* **DATA FOR THE TASK**
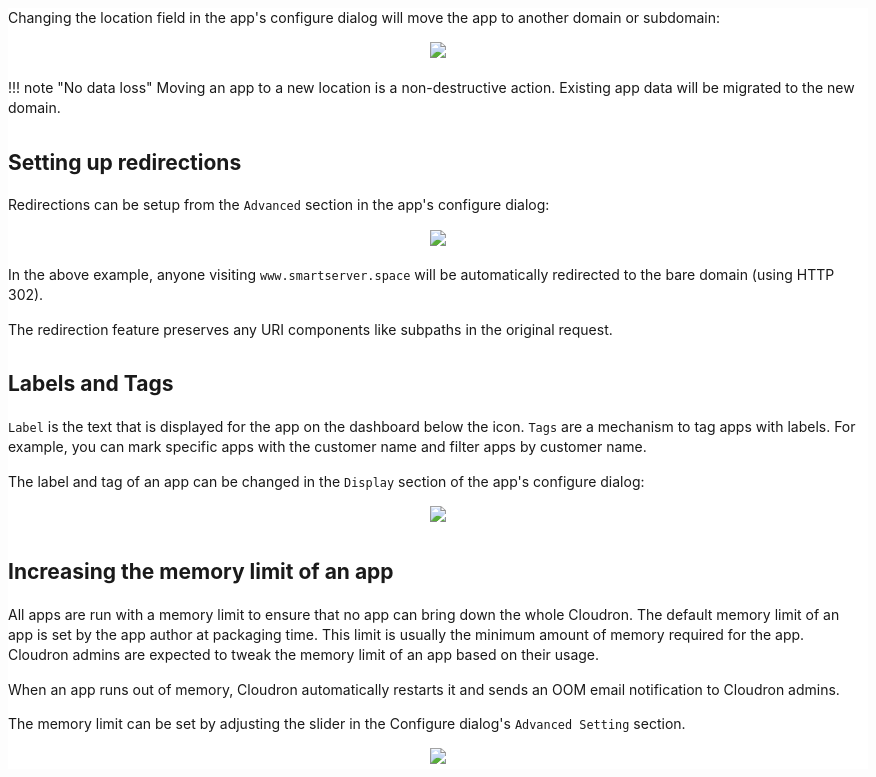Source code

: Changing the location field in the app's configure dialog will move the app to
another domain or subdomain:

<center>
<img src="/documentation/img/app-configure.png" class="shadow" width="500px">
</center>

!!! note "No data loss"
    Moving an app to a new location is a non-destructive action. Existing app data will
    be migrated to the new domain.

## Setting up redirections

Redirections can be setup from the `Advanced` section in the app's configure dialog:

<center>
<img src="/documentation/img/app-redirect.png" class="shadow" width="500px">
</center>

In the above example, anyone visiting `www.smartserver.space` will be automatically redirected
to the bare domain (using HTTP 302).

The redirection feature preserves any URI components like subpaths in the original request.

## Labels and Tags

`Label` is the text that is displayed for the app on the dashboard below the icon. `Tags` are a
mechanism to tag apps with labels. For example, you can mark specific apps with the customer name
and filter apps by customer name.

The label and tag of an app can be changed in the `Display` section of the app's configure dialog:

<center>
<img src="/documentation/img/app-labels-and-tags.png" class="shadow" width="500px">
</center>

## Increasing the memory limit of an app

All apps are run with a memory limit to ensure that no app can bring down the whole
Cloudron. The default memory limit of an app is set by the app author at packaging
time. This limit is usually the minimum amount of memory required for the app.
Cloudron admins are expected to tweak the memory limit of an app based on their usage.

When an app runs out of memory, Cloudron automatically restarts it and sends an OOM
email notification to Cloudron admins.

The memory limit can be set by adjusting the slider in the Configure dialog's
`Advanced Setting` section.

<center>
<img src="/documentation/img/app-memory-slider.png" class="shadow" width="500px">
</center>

* **JOB**
When you copy the records above, keep every word exact and drop the pictures.

* **PROBLEM SOLUTION**
Source code

: Changing the location field in the app's configure dialog will move the app to
another domain or subdomain:

<center>
<img src="/documentation/img/app-configure.png" class="shadow" width="500px">
</center>

!!! note "No data loss"
    Moving an app to a new location is a non-destructive action. Existing app data will
    be migrated to the new domain.

## Setting up redirections

Redirections can be setup from the `Advanced` section in the app's configure dialog:

<center>
<img src="/documentation/img/app-redirect.png" class="shadow" width="500px">
</center>

In the above example, anyone visiting `www.smartserver.space` will be automatically redirected
to the bare domain (using HTTP 302).

The redirection feature preserves any URI components like subpaths in the original request.

## Labels and Tags

`Label` is the text that is displayed for the app on the dashboard below the icon. `Tags` are a
mechanism to tag apps with labels. For example, you can mark specific apps with the customer name
and filter apps by customer name.

The label and tag of an app can be changed in the `Display` section of the app's configure dialog:

<center>
<img src="/documentation/img/app-labels-and-tags.png" class="shadow" width="500px">
</center>

## Increasing the memory limit of an app

All apps are run with a memory limit to ensure that no app can bring down the whole
Cloudron. The default memory limit of an app is set by the app author at packaging
time. This limit is usually the minimum amount of memory required for the app.
Cloudron admins are expected to tweak the memory limit of an app based on their usage.

When an app runs out of memory, Cloudron automatically restarts it and sends an OOM
email notification to Cloudron admins.

The memory limit can be set by adjusting the slider in the Configure dialog's
`Advanced Setting` section.

<center>
<img src="/documentation/img/app-memory-slider.png" class="shadow" width="500px">
</center>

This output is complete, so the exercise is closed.